[[ Supplied material open ]]

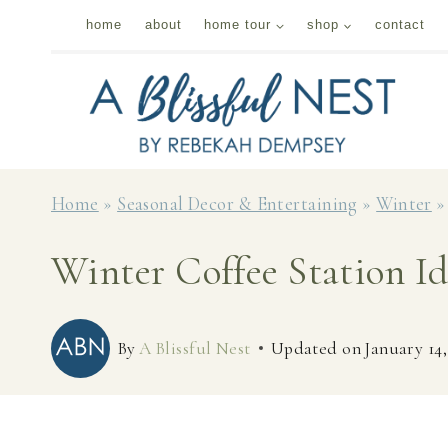
Skip
home
about
home tour
shop
contact
to
content
Home
»
Seasonal Decor & Entertaining
»
Winter
Winter Coffee Station I
By
A Blissful Nest
Updated on
January 14,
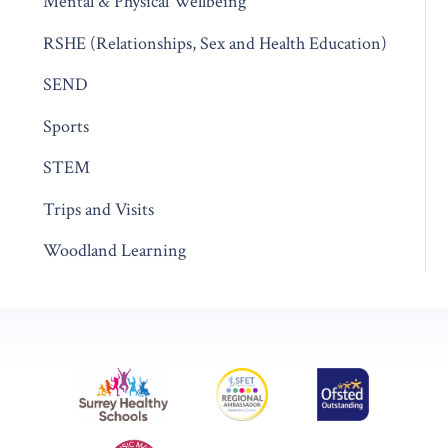
Mental & Physical Wellbeing
RSHE (Relationships, Sex and Health Education)
SEND
Sports
STEM
Trips and Visits
Woodland Learning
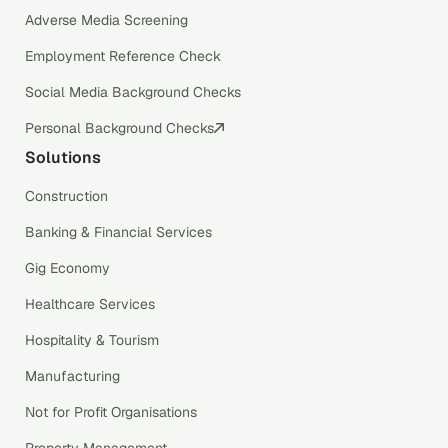
Adverse Media Screening
Employment Reference Check
Social Media Background Checks
Personal Background Checks
Solutions
Construction
Banking & Financial Services
Gig Economy
Healthcare Services
Hospitality & Tourism
Manufacturing
Not for Profit Organisations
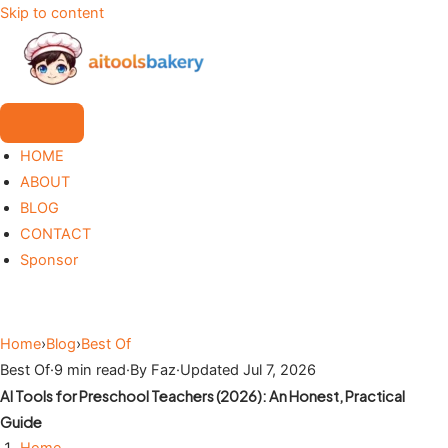
Skip to content
HOME
ABOUT
BLOG
CONTACT
Sponsor
Home
›
Blog
›
Best Of
Best Of
·
9 min read
·
By Faz
·
Updated Jul 7, 2026
AI Tools for Preschool Teachers (2026): An Honest, Practical
Guide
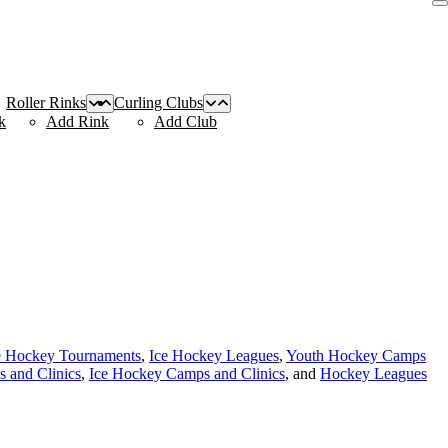
Roller Rinks
Curling Clubs
k
Add Rink
Add Club
e Hockey Tournaments
,
Ice Hockey Leagues
,
Youth Hockey Camps
 and Clinics
,
Ice Hockey Camps and Clinics
, and
Hockey Leagues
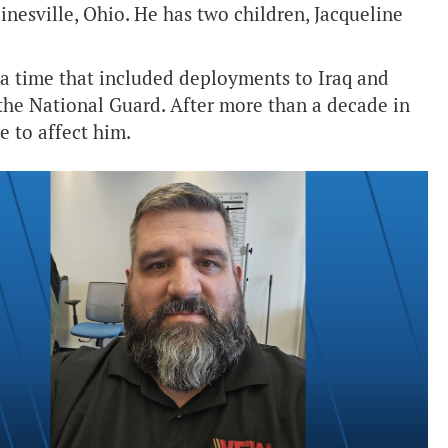
Painesville, Ohio. He has two children, Jacqueline
, a time that included deployments to Iraq and
 the National Guard. After more than a decade in
e to affect him.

[[ Supplied material closed ]]

● Your objective
The exact lines from the one containing "Hospitality & Tourism" through the end of the data are to be copied, with both ends kept and pictures left out.

● Expected answer
Hospitality & Tourism
Manufacturing
Not for Profit Organisations
Skip to content
HOME
ABOUT
BLOG
CONTACT
Sponsor
Home
›
Blog
›
Best Of
Best Of
·
9 min read
·
By Faz
·
Updated Jul 7, 2026
AI Tools for Preschool Teachers (2026): An Honest, Practical
Guide
Roller Rinks
Curling Clubs
k
Add Rink
Add Club
e Hockey Tournaments
,
Ice Hockey Leagues
,
Youth Hockey Camps
 and Clinics
,
Ice Hockey Camps and Clinics
, and
Hockey Leagues
Painesville, Ohio. He has two children, Jacqueline
, a time that included deployments to Iraq and
 the National Guard. After more than a decade in
e to affect him.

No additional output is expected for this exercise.